Fort Canning Park
Earlier this week I spent the afternoon at Fort Canning park with a lovely fellow expat I've recently made contact with. Natasha also writes a blog of her experiences since she moved here and I'd definitely recommend you take a look, http://livinginsingcity.wordpress.com/
I have been to the park previously but this was when I visited Singapore for two weeks in January so it was nice to visit again now I've been here longer.
The park is another example of just how green and lush Singapore as a city is, this park being right in the heart it. Just as when you are at the Botanical gardens it's hard to believe the hustle and bustle of a city is so close by.

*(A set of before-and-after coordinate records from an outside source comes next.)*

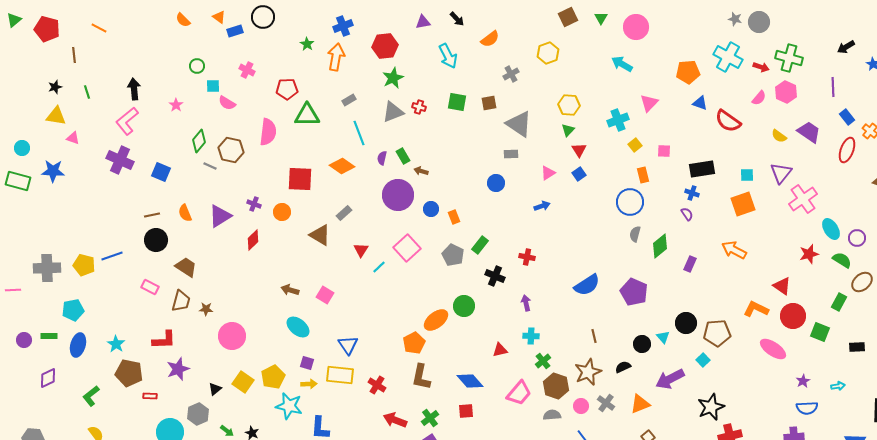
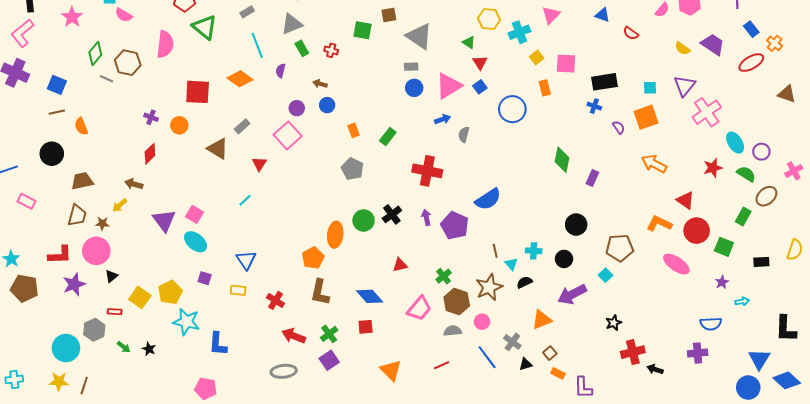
green square: (457, 102) -> (363, 30), moved
pink star: (176, 105) -> (72, 17), size x1.5
yellow hexagon: (569, 105) -> (489, 19), moved
red cross: (419, 107) -> (331, 50), moved
green triangle: (307, 115) -> (205, 27), turned 40
red semicircle: (728, 121) -> (631, 33), size x0.6
green triangle: (568, 130) -> (469, 42), turned -40
red ellipse: (847, 150) -> (751, 63), turned 40
pink square: (664, 151) -> (566, 64), size x1.5
green rectangle: (403, 156) -> (302, 48), moved
pink triangle: (548, 173) -> (449, 86), size x1.8
blue circle: (496, 183) -> (414, 88), moved
purple circle: (398, 195) -> (297, 108), size x0.5
blue circle: (630, 202) -> (512, 109), moved
blue circle: (431, 209) -> (327, 105), moved
purple semicircle: (687, 214) -> (619, 127), moved
brown line: (152, 215) -> (57, 112), moved
purple triangle: (220, 216) -> (164, 220), moved, turned -35
gray semicircle: (635, 234) -> (464, 134), moved
green rectangle: (480, 245) -> (388, 136), moved
green diamond: (660, 246) -> (562, 160), turned -40
pink square: (407, 248) -> (288, 135), moved
orange arrow: (734, 250) -> (654, 164), moved
red cross: (527, 257) -> (427, 171), size x1.8
brown trapezoid: (186, 267) -> (82, 181), turned -45
cyan line: (379, 267) -> (245, 200), moved
black cross: (495, 276) -> (392, 214), moved, turned 30
pink rectangle: (150, 287) -> (26, 201), moved
brown arrow: (290, 290) -> (134, 184), moved
purple pentagon: (634, 292) -> (455, 226), moved
pink square: (325, 295) -> (195, 214), moved
orange ellipse: (436, 320) -> (335, 235), turned -45
black circle: (686, 323) -> (576, 225), moved
pink circle: (232, 336) -> (96, 251), moved
cyan cross: (531, 336) -> (534, 251), moved
cyan triangle: (663, 337) -> (511, 264), moved
black circle: (642, 344) -> (564, 259), moved
yellow rectangle: (340, 375) -> (238, 290), size x0.6
purple star: (803, 381) -> (722, 282), moved
yellow arrow: (309, 384) -> (120, 205), moved, turned 140
black triangle: (215, 389) -> (111, 276), moved
red rectangle: (150, 396) -> (115, 312), moved
gray cross: (606, 403) -> (512, 342), moved
black star: (711, 407) -> (614, 323), size x0.6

Apart from the obvious clues like the towering buildings of the Central Business District beyond the park boundaries.
The hill where the park stands was originally known as Bukit Larangan (Forbidden Hill) and one of the five ancient Malay kings of Singapura, Sultan Iskandar Shah is said to be buried here. When the British arrived they built a residence on the summit for the governor which was then replaced in 1859 by a fort. There are also the remnants of an early European cemetery in the park which can be seen in my photo below.
It now makes for a very pleasant escape and when we visited there was hardly anybody else around. Apart from a couple hosting their wedding reception in one of the park's buildings. As you wander around you can take in various trees and shrubs with many different types of spices and also take a look at the site of an archaeological dig which houses Javanese artifacts from the 14th century Majapahit empire. Having done a little investigation I understand that the Majapahit empire was a vast empire based on the island of Java from 1293 to approximately 1500. During this time they conquered much of South East Asia which included present day Singapore.
Away from the historical interest in the park another little thing that I found intriguing was that at one entrance there were escalators exactly like you'd find in a shopping centre but built into the side of the hill. So on either side of you as you travelled up or down was the grass bank of the park, you don't see anything like that in the UK!
On maps at least the park looks to cover a fairly large area and I'm sure I've only scratched the surface so I guess that gives me opportunity to make a return visit before long.